Step 8: Test the Standalone Database Firewall System Operation

You should verify that the standalone Database Firewall configuration is fully operational before you begin monitoring your protected database SQL traffic.

To test the system operation:

  1. In the standalone Database Firewall Administration Console, click the Monitoring tab, and then from the Enforcement Points menu, select List to display the list of configured enforcement points. Check the status as follows:

    1. Click the Status button for the appropriate enforcement point.

    2. In the Appliances area, ensure that you see a green check-mark indicator in the Status column against the device that is performing the monitoring.

  2. Click the Dashboard tab, and check that Number of statements increases every minute. This setting indicates that statements are being recognized.

  3. Click the Reporting tab, then View in Traffic Log menu.

    Click Start to see the statements that are being saved to the traffic log. You may need to wait for 5 to 10 minutes.

  4. Verify that data can be obtained from the traffic log.

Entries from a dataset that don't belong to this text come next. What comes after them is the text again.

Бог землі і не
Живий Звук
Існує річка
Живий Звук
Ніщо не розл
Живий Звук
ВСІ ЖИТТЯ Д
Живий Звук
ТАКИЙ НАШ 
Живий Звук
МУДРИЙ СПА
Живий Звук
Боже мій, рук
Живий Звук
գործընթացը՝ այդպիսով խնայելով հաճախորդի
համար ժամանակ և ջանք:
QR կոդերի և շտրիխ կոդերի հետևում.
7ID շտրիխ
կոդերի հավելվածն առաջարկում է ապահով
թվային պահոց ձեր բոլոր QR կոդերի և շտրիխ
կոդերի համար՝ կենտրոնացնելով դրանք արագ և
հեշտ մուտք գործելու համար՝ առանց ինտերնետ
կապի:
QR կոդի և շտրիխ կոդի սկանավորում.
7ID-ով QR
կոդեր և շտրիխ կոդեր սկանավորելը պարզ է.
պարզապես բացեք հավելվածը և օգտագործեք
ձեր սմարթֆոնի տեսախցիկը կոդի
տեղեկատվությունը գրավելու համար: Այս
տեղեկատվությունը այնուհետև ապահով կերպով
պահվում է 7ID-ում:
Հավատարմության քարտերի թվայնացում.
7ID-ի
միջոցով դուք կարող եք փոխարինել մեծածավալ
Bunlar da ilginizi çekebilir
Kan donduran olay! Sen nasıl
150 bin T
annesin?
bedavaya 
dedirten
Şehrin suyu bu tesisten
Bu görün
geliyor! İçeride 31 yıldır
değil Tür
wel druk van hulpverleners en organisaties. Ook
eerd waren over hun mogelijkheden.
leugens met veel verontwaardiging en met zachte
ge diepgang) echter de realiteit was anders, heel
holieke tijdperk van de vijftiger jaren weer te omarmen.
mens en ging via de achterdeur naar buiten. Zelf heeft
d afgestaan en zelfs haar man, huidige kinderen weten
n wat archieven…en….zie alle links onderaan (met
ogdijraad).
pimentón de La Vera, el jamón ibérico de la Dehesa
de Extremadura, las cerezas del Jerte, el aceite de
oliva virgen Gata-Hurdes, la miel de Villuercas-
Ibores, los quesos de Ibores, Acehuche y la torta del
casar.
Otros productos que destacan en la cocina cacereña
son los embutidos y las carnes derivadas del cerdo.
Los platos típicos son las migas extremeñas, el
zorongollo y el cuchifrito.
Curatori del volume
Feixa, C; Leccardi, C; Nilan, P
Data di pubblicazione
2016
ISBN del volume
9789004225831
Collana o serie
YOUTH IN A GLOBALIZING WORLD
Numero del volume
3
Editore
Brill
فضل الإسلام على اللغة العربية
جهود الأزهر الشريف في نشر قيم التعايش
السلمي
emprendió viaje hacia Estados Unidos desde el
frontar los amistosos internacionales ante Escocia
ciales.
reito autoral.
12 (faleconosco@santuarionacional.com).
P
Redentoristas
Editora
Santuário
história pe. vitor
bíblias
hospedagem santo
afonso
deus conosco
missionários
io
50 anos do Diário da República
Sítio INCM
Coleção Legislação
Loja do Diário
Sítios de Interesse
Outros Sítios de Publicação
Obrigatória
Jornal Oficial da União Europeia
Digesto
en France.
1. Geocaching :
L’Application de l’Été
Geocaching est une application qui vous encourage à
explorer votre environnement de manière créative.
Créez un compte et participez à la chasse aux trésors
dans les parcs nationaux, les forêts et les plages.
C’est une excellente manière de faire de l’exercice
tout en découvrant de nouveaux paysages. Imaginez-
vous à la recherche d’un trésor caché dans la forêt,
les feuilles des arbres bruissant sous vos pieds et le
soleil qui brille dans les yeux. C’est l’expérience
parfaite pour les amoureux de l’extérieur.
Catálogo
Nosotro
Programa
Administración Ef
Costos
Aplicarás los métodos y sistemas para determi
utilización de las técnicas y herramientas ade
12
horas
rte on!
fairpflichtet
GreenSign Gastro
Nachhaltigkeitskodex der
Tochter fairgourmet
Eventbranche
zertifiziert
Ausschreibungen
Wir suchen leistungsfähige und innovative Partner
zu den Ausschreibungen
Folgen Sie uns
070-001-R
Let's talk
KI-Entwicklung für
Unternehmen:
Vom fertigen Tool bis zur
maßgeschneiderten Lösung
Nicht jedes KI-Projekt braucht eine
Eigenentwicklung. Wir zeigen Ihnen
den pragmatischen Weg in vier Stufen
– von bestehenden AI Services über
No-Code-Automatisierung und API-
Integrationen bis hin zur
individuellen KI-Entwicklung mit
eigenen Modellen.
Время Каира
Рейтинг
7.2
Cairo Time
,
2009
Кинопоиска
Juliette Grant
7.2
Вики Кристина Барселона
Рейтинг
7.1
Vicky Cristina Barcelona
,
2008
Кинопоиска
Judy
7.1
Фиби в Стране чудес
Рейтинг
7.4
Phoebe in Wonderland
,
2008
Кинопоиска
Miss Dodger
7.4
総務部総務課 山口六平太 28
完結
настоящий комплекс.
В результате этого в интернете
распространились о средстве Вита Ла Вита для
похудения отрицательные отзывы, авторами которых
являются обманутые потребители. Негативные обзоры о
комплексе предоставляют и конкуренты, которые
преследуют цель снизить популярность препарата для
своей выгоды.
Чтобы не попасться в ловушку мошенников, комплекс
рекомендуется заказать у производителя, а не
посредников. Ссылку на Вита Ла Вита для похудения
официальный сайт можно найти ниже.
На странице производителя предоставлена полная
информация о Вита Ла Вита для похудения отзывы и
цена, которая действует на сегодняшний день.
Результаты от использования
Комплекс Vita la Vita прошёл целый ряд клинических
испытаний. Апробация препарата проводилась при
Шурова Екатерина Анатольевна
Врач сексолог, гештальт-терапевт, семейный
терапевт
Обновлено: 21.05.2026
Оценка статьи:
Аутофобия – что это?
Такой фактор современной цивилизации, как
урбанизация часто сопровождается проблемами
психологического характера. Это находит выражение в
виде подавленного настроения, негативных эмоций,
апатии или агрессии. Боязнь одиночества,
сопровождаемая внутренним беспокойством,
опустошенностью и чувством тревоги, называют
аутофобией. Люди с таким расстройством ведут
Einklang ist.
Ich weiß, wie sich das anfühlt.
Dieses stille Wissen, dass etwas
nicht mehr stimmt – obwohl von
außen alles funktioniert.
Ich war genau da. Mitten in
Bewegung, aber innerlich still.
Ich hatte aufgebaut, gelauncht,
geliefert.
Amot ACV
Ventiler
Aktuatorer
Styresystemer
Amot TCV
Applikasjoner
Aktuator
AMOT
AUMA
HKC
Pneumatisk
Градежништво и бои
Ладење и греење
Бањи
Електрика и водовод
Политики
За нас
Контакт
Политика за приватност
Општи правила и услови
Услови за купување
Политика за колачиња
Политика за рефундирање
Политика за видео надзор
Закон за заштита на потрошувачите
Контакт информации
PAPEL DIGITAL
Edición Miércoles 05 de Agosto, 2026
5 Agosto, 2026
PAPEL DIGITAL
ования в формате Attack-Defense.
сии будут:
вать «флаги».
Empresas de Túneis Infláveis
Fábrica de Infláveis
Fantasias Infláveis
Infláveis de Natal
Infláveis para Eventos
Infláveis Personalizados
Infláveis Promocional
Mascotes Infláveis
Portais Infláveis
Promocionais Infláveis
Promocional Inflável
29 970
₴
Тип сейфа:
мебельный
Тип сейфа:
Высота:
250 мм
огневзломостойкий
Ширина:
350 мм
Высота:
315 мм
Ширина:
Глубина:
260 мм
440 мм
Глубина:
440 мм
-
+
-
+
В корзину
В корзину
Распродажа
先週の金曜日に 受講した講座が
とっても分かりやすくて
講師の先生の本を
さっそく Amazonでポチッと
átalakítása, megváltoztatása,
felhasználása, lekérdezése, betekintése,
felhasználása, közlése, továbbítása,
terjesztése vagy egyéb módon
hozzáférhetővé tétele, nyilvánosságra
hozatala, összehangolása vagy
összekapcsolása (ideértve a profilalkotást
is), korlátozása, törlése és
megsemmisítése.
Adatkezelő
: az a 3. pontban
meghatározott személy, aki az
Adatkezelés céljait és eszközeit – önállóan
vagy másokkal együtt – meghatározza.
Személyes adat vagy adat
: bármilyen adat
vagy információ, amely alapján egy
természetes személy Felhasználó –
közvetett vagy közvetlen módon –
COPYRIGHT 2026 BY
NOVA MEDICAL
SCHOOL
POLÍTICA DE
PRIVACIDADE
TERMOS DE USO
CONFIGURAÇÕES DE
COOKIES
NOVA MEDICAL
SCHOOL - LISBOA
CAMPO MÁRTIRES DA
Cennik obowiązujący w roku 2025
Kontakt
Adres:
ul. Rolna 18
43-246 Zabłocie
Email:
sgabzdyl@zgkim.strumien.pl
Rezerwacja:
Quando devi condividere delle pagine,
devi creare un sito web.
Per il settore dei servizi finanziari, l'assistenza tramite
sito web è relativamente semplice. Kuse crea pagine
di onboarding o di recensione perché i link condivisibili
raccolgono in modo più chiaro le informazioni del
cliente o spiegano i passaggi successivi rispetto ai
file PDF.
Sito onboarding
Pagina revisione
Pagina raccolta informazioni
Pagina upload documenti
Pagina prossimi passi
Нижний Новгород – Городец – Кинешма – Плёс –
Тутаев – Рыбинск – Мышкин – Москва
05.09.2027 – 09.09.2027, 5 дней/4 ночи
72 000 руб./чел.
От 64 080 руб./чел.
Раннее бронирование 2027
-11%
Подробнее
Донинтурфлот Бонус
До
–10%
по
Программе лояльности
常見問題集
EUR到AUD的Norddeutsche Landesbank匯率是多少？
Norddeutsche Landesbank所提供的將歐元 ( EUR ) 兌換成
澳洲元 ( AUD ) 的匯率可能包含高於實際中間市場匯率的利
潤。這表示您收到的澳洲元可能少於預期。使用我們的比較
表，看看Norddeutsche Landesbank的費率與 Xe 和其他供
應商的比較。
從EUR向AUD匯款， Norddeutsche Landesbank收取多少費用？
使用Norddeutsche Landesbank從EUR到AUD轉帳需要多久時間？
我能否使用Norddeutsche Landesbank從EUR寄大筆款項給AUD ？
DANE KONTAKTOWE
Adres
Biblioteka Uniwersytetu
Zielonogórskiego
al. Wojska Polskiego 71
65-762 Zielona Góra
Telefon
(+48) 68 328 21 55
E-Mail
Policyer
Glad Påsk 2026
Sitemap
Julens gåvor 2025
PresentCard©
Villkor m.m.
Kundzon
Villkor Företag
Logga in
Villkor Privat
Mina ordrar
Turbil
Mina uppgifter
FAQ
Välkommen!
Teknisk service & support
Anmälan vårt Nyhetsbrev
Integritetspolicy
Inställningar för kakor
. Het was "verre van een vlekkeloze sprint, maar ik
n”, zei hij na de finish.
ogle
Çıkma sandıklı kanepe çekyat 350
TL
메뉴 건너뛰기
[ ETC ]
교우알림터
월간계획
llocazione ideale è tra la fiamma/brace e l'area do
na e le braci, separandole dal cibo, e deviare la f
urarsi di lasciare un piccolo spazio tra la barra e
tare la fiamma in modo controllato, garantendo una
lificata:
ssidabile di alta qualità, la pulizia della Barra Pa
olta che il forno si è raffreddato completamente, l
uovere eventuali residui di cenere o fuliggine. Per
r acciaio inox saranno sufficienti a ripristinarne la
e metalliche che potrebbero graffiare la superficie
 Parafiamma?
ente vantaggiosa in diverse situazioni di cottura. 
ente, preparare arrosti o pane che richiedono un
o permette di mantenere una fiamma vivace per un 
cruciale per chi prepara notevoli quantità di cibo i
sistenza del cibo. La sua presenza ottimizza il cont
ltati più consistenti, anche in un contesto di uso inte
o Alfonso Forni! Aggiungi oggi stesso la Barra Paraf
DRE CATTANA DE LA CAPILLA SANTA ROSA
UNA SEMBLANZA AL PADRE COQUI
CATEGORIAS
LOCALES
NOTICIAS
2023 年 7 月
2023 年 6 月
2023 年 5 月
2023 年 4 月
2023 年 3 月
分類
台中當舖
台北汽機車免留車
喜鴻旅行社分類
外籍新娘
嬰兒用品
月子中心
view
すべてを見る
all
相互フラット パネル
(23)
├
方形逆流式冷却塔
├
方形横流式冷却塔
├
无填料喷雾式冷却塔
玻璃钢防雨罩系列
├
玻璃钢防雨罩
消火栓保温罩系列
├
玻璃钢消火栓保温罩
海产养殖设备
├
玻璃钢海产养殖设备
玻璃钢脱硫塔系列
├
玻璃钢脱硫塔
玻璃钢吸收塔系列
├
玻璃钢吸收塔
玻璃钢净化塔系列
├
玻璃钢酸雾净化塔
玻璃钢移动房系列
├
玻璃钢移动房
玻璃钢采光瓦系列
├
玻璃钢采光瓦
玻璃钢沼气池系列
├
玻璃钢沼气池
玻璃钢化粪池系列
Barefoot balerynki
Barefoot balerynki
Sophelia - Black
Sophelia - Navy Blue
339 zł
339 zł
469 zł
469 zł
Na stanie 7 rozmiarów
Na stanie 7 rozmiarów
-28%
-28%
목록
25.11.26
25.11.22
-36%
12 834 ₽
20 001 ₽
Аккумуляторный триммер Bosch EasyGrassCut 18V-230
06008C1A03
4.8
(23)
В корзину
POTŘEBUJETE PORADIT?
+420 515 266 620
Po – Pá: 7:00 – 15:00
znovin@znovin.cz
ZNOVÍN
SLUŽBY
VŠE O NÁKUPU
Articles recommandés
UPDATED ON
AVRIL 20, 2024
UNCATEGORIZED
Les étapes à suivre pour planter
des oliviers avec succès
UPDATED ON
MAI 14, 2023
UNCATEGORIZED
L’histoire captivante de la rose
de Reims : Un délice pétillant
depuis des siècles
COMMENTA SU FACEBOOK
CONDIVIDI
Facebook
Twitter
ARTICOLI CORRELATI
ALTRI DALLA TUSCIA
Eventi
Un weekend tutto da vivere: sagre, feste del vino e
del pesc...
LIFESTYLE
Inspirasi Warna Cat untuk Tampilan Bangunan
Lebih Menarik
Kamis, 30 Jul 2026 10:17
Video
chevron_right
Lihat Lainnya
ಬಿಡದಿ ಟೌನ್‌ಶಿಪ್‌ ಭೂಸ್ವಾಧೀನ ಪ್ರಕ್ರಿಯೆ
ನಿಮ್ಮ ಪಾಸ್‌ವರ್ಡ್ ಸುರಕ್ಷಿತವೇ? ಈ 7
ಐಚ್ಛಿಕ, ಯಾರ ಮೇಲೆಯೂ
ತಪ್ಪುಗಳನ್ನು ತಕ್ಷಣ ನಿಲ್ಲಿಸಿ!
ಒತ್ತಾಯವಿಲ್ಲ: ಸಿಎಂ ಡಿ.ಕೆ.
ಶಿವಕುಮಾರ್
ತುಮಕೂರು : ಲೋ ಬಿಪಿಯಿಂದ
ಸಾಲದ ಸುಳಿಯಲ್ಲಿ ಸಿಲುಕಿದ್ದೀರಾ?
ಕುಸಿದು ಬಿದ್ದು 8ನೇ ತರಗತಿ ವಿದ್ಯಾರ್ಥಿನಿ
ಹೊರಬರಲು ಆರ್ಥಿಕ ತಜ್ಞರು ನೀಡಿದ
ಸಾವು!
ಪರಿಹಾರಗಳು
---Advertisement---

    See Oracle Database Firewall Security Management Guide for information about accessing and viewing the traffic log.

What's Next?

The tasks in chapter complete the initial configuration of a Database Firewall. You next step is to configure to configure the Management Server, described in Chapter 3, "Configuring a Database Firewall Management Server." Depending on site requirements, you may need to configure other features, such as stored procedure auditing, user role auditing and local monitoring. These features are explained in later chapters of this guide.

After you have configured the standalone Database Firewall, users will be able to begin analyzing data. Once a policy has been developed, you must upload it. Oracle Database Firewall Security Management Guide covers these tasks in detail.

Chapter 13, "System Administration," explains system administration tasks, including how to set up new users, monitor the system and produce reports.